Planet Hearth

I’ve been listening to Planet Hearth by Calibre relentlessly over the past couple of days and I’ve found it to be excellent web-surfing and work music. It’s more gentle than Calibre’s previous stuff.

Last night I was listening to it whilst making this CSS carousel below—I quickly fell into a little trance, click-clacking bits of new-ish CSS together. Although it doesn’t look like much, this bad boy uses zero JavaScript and, with the help of CSS Grid, it would take maybe four lines of CSS to make it responsive, too.

It feels very webbish to me. Like the way it hijacks your scroll isn’t offensive and although carousels are rightfully despised by web designers, I do think they have a use. I can imagine this thing being perfect for a fashion site. Or it could be used to hop to bits of text in some documentation. Or maybe a graphic design portfolio. Or something something books.

Last night was one of those moments where I realized just how far CSS has come. It’s no longer this thing you can shrug off, or sit back and laugh about its flaws. Centering things in CSS is just two lines of code now. Yikes.

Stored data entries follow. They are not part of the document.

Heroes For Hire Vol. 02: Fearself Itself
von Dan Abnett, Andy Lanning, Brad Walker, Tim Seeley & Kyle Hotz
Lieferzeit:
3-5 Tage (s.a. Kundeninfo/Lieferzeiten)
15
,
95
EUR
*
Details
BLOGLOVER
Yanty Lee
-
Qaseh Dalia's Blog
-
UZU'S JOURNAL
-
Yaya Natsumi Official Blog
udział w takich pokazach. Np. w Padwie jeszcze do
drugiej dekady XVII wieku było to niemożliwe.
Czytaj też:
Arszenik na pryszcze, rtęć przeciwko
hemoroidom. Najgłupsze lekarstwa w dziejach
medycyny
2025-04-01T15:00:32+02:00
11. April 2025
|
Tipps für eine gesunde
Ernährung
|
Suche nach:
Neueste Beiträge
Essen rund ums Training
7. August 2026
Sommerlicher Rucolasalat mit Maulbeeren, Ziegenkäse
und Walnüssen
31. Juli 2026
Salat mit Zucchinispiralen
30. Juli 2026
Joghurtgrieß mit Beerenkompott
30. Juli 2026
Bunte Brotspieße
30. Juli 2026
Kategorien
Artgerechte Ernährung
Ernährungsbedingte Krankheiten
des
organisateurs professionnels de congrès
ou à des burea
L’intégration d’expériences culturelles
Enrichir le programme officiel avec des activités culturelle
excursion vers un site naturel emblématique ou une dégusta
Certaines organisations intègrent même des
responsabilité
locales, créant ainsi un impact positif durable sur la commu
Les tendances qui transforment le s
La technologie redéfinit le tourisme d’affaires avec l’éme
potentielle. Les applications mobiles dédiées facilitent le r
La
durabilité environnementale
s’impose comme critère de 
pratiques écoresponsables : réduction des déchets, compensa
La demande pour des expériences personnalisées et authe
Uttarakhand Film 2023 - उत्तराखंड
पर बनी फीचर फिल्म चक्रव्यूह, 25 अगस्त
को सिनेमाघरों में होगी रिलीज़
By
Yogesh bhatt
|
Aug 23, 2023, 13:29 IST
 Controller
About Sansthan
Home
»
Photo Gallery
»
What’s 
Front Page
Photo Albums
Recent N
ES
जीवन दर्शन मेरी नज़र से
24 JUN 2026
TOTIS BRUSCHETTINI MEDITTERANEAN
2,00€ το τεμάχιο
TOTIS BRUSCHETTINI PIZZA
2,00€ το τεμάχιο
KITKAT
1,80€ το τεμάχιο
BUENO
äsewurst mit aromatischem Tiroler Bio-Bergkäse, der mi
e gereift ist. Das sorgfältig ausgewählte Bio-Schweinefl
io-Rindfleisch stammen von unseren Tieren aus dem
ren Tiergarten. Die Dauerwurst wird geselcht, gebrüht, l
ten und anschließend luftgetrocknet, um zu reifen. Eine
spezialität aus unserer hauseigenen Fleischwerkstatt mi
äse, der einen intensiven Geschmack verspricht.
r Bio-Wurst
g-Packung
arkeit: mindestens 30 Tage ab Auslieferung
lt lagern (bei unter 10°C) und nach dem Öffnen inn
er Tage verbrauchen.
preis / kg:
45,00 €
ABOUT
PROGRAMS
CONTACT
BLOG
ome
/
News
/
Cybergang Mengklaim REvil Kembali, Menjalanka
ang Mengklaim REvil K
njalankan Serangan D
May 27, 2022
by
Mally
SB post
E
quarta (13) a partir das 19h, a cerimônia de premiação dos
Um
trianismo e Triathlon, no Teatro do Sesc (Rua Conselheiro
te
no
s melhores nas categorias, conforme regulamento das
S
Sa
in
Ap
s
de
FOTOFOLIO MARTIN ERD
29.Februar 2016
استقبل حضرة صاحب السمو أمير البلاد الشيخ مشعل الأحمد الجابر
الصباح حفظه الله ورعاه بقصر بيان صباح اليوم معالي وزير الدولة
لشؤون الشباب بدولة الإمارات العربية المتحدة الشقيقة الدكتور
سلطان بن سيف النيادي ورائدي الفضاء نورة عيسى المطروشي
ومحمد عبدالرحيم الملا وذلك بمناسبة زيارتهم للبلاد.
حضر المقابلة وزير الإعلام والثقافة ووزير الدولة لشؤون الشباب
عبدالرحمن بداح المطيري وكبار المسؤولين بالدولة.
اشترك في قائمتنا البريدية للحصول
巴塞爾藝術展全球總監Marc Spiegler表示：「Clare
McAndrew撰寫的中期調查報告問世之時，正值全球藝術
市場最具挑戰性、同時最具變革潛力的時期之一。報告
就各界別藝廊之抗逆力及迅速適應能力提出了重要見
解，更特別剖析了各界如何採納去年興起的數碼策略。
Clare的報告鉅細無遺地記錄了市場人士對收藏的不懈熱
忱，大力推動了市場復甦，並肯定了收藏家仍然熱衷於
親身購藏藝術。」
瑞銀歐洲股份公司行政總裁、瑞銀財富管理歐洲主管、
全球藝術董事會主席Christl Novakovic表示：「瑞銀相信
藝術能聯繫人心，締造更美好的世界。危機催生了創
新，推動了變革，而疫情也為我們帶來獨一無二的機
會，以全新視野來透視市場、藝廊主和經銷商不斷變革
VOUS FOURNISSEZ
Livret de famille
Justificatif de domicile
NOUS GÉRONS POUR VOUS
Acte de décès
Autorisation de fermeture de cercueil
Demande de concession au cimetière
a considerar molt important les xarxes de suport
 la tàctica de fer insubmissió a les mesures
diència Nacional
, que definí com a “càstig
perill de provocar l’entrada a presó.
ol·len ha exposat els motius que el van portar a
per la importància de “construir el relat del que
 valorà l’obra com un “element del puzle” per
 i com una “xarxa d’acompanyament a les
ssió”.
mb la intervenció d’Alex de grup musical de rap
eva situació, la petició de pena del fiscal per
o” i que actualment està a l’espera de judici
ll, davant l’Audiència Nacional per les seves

So much time and energy has been spent improving things by browser manufacturers, engineers, designers, and advocates. Things on the web don’t just improve all by themselves—they require countless hours of arguing, and prototyping, building, and then educating. But all these little features build on top of one another to make something incredibly beautiful. So much so, than when I started my career in web design, making something like the above would be a giant pain but now it takes about 20 minutes to make something almost production ready.